_YOUR ASSIGNMENT_.
If a line of the data below holds the string "lines", copy it.

_Stored data entries_.
*** Block opens ***

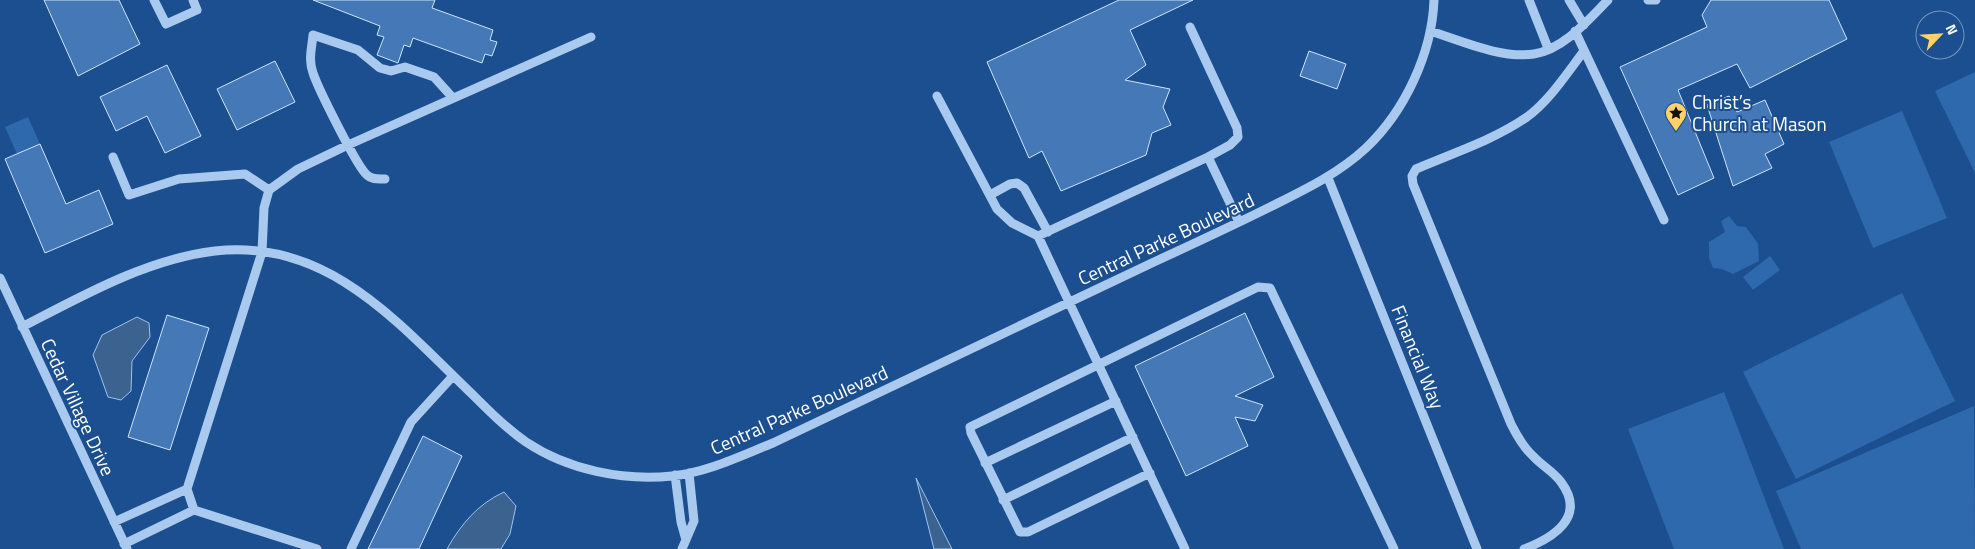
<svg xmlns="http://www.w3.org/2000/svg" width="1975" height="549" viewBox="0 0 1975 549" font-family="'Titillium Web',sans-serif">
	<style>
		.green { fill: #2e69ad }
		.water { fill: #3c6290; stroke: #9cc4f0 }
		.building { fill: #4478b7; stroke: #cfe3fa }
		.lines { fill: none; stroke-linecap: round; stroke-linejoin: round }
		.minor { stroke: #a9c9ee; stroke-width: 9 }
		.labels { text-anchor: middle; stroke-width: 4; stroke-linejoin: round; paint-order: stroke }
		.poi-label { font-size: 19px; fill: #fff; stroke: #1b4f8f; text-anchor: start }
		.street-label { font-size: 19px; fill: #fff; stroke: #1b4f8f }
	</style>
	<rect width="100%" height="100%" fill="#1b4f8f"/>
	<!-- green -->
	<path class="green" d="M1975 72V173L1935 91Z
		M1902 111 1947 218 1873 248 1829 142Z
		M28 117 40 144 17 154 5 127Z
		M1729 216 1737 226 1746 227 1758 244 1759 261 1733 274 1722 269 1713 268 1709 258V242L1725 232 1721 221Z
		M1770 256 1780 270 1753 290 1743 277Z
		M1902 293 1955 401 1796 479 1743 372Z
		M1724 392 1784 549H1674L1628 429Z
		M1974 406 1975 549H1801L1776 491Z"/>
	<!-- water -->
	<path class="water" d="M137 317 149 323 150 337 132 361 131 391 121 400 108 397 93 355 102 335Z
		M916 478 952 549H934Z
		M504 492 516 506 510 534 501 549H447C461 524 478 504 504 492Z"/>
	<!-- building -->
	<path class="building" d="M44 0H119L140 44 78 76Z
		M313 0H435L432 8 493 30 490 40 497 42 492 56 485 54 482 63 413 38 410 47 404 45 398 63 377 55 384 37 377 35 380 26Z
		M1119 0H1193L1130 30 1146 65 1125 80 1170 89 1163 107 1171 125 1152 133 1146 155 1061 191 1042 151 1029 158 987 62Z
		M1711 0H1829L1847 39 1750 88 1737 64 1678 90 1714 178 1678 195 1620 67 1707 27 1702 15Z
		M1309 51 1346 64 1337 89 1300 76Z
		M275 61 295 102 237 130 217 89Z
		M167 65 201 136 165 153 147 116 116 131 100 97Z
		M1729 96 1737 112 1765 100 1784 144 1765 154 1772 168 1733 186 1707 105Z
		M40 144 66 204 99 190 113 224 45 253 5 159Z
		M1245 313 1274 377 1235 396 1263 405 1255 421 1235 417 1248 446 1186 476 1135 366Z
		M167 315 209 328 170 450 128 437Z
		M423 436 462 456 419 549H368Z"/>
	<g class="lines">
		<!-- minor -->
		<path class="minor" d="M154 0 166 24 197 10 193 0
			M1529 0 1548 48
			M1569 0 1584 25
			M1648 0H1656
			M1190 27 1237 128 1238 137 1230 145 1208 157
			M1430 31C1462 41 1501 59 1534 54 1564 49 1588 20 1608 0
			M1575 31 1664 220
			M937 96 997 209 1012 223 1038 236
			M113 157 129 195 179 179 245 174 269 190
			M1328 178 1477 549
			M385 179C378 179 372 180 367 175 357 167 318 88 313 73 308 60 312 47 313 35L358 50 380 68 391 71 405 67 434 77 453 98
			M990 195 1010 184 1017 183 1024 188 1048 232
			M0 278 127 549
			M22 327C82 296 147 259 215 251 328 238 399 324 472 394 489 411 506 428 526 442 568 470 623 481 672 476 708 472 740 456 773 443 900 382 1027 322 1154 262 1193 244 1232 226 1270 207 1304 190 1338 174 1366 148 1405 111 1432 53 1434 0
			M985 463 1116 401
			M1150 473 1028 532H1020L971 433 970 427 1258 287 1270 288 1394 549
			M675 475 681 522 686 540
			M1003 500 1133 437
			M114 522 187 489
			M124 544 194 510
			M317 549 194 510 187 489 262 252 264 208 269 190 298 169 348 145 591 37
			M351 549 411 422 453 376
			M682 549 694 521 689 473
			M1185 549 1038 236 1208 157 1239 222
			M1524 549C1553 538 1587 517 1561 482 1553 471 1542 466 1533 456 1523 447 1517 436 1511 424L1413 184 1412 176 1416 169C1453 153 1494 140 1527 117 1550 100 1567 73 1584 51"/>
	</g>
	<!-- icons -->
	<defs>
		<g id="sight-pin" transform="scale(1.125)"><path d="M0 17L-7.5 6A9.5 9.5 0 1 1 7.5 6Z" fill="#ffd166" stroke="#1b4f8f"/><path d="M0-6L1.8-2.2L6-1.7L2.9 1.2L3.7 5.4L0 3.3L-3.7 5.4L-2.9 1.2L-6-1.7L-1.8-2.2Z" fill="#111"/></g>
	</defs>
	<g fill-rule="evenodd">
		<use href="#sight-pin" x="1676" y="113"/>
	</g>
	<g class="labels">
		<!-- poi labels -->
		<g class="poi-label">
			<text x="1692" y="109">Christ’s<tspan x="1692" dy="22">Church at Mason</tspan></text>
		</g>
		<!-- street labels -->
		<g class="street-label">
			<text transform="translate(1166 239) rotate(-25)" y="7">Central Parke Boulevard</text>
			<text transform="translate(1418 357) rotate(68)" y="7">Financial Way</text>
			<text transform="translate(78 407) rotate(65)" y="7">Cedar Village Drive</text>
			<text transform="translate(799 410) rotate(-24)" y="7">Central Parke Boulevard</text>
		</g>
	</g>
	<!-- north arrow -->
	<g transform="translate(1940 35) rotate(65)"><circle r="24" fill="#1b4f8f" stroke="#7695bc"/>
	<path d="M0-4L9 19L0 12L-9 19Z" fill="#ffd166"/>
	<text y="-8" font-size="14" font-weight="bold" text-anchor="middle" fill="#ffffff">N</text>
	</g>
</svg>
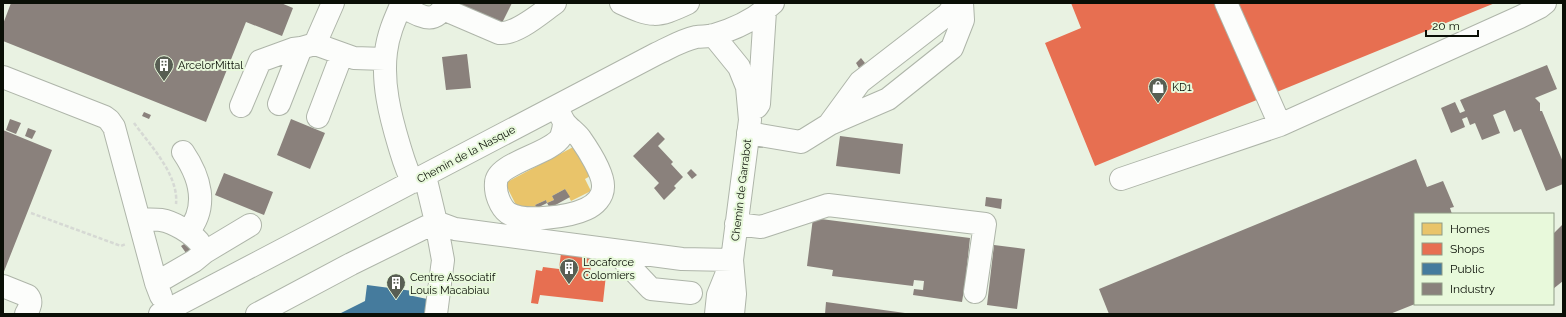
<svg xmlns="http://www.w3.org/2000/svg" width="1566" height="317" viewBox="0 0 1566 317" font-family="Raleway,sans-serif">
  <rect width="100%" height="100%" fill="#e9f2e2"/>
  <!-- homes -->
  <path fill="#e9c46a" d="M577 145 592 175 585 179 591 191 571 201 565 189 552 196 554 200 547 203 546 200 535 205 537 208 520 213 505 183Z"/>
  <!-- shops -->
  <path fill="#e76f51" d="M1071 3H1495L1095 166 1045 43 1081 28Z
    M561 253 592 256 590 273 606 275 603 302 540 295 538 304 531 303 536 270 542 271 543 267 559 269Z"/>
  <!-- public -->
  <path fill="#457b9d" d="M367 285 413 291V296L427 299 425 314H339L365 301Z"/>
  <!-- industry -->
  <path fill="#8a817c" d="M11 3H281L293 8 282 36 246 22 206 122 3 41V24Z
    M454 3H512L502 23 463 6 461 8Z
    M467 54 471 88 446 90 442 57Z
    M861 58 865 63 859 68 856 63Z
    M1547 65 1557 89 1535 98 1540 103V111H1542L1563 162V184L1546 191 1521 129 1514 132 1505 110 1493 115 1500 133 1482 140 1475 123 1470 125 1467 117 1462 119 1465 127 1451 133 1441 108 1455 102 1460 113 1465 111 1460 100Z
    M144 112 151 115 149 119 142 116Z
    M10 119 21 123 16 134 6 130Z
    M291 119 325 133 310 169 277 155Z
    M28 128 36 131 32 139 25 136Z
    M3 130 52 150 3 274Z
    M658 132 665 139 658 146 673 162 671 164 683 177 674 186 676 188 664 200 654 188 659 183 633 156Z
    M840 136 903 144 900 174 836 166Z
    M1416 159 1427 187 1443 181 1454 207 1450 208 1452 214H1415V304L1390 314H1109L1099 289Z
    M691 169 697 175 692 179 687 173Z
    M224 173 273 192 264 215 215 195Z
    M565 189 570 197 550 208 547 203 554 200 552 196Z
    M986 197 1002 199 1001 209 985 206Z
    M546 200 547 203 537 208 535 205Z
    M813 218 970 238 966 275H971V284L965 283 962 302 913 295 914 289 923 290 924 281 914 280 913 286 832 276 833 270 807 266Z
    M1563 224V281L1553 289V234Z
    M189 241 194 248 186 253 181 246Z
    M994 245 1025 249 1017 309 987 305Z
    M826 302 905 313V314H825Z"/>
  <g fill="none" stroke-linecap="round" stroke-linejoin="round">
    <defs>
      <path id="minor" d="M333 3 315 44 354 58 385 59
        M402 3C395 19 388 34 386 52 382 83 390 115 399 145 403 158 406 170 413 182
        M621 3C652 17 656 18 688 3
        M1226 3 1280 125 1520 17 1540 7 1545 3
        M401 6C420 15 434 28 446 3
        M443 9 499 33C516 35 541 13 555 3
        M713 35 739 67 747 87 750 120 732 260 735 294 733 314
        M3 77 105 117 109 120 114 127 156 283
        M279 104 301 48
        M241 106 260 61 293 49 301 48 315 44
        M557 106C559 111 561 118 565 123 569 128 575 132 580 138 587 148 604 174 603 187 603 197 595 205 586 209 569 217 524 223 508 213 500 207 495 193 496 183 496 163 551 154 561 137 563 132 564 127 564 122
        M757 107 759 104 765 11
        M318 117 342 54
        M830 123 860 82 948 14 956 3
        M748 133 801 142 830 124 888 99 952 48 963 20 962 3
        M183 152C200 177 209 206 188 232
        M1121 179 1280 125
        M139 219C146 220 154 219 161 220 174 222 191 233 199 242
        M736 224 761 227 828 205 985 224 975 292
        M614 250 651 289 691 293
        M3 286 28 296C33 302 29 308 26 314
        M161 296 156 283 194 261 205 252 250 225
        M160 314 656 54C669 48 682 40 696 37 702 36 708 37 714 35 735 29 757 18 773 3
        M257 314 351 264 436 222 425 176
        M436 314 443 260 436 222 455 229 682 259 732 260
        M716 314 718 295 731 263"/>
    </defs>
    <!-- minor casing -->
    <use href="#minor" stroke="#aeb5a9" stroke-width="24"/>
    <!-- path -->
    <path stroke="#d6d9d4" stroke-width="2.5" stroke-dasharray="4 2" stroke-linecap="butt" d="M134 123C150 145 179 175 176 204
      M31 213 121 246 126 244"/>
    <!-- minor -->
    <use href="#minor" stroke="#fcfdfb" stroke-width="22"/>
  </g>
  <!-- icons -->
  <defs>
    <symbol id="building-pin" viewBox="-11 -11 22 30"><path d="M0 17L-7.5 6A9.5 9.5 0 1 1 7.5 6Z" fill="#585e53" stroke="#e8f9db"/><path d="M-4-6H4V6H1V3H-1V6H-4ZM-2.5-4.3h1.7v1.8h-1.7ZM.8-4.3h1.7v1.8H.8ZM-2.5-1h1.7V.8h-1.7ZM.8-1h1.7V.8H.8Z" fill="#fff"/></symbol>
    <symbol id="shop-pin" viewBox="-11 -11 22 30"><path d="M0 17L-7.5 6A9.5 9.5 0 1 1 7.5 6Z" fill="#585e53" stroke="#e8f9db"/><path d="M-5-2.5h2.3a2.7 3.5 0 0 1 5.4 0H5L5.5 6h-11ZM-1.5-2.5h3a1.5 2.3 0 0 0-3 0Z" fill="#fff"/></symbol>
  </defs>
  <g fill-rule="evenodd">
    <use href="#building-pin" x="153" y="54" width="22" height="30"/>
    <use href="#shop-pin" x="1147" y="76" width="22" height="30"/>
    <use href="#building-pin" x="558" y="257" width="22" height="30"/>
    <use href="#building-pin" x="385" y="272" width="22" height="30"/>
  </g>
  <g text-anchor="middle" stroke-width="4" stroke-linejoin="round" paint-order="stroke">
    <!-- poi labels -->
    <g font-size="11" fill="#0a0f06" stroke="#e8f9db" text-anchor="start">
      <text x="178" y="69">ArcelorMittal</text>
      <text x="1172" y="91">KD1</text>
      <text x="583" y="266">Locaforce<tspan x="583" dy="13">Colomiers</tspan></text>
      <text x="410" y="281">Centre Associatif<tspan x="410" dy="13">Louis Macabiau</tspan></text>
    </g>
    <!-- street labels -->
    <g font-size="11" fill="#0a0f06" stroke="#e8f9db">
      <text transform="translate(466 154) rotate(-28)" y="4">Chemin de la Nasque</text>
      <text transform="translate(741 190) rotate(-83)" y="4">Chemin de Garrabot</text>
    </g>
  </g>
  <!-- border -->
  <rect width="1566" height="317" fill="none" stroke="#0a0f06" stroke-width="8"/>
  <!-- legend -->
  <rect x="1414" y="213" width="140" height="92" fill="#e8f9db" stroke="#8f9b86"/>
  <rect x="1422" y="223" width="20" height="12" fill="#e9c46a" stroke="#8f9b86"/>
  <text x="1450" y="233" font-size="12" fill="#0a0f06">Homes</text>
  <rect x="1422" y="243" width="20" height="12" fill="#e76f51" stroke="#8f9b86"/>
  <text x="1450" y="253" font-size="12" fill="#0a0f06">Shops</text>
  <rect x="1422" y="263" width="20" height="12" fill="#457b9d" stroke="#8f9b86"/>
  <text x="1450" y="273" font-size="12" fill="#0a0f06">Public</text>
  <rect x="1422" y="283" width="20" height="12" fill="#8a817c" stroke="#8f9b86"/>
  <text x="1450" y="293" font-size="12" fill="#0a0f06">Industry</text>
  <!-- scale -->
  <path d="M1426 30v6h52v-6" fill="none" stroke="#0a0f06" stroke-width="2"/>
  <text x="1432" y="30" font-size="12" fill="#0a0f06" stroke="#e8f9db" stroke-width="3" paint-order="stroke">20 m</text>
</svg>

*** Block closes ***

_ANSWER BELOW_.
		.lines { fill: none; stroke-linecap: round; stroke-linejoin: round }
	<g class="lines">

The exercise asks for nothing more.